Wes Clark's beautiful but sneaky bio ad
Here is an instance of why Rather's post-interview comments concern me. Jacob Weisberg, editor of Slate, in a conversation about Clark's new ads with political correspondent William Saletan, raises the following point:
Why did his determination to fight on humanitarian grounds in Kosovo not extend to Iraq? In the scale of his despotism, Saddam Hussein was Stalin to Milosevic's Mussolini. Saddam's efforts at ethnic cleansing and repression were bigger and more vicious than anything Milosevic was capable of. Clark objects to the way Bush went about making war on Iraq, and so do I. But everything Clark says now is calculated to leave the impression, true or not, that he wouldn't have used the military to end the humanitarian and human rights catastrophe in Iraq.What distinguishes these two instances of humanitarian intervention isn't principle, but politics. Kosovo was Clark's war. Iraq is Bush's. The general's self-serving use of one war to flay his enemy for the other is hardly shocking. Yet I resent this ad for trying to wash the contradiction away with swelling violins.
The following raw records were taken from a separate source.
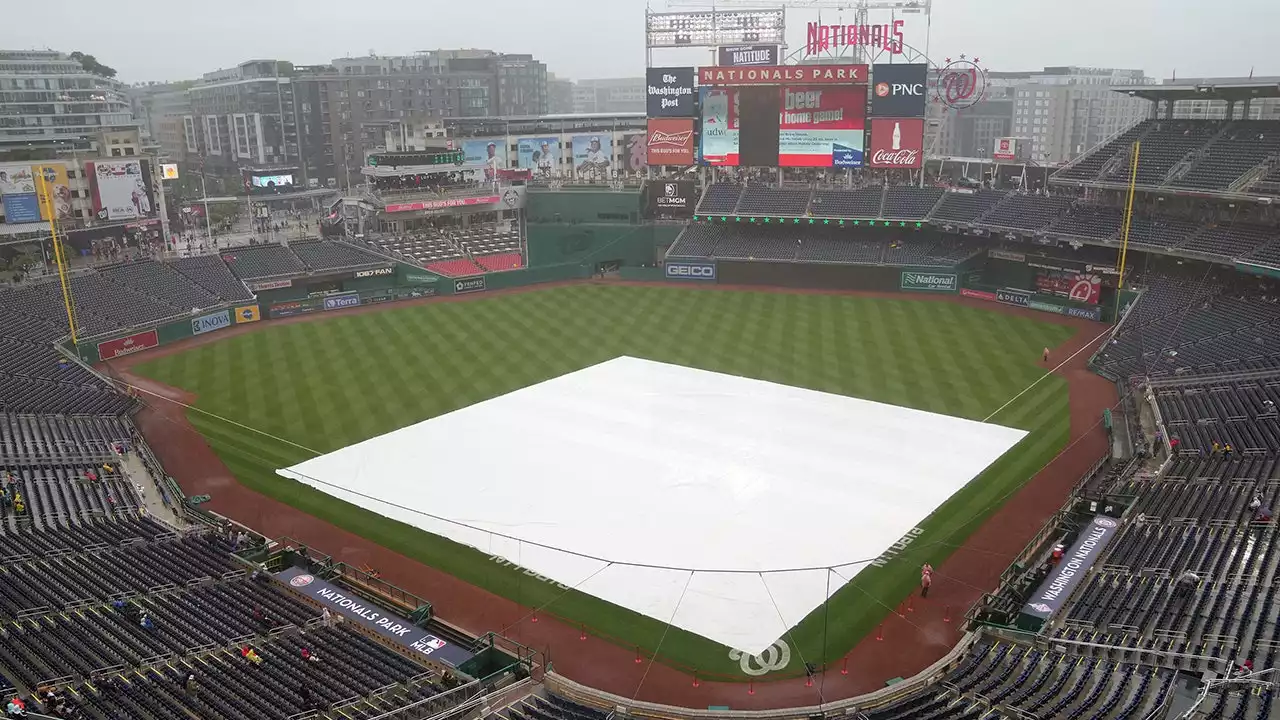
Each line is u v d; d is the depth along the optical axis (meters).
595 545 33.41
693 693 25.19
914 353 57.84
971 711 22.02
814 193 82.06
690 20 83.12
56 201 78.50
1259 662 22.11
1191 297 59.50
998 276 76.12
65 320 60.16
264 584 29.86
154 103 194.00
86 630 26.00
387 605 29.81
The General's position needs to be clarified for the sake of consistancy.
I honestly don't think his position is that the humanitarian situation in Iraq was not comparable to Kosovo. I would expect from his past positions that perhaps he didn't see it as the imminent, organized campaign that was underway in Kosovo. Therefore, the reasoning would go, we could have taken the time to get the world behind a humanitarian liberation of Iraq rather than trying to scare the world with bogus intelligence on WMD and terrorist links.
It's starting to be spun badly and I think a more definitive statement on this matter would help clear it up.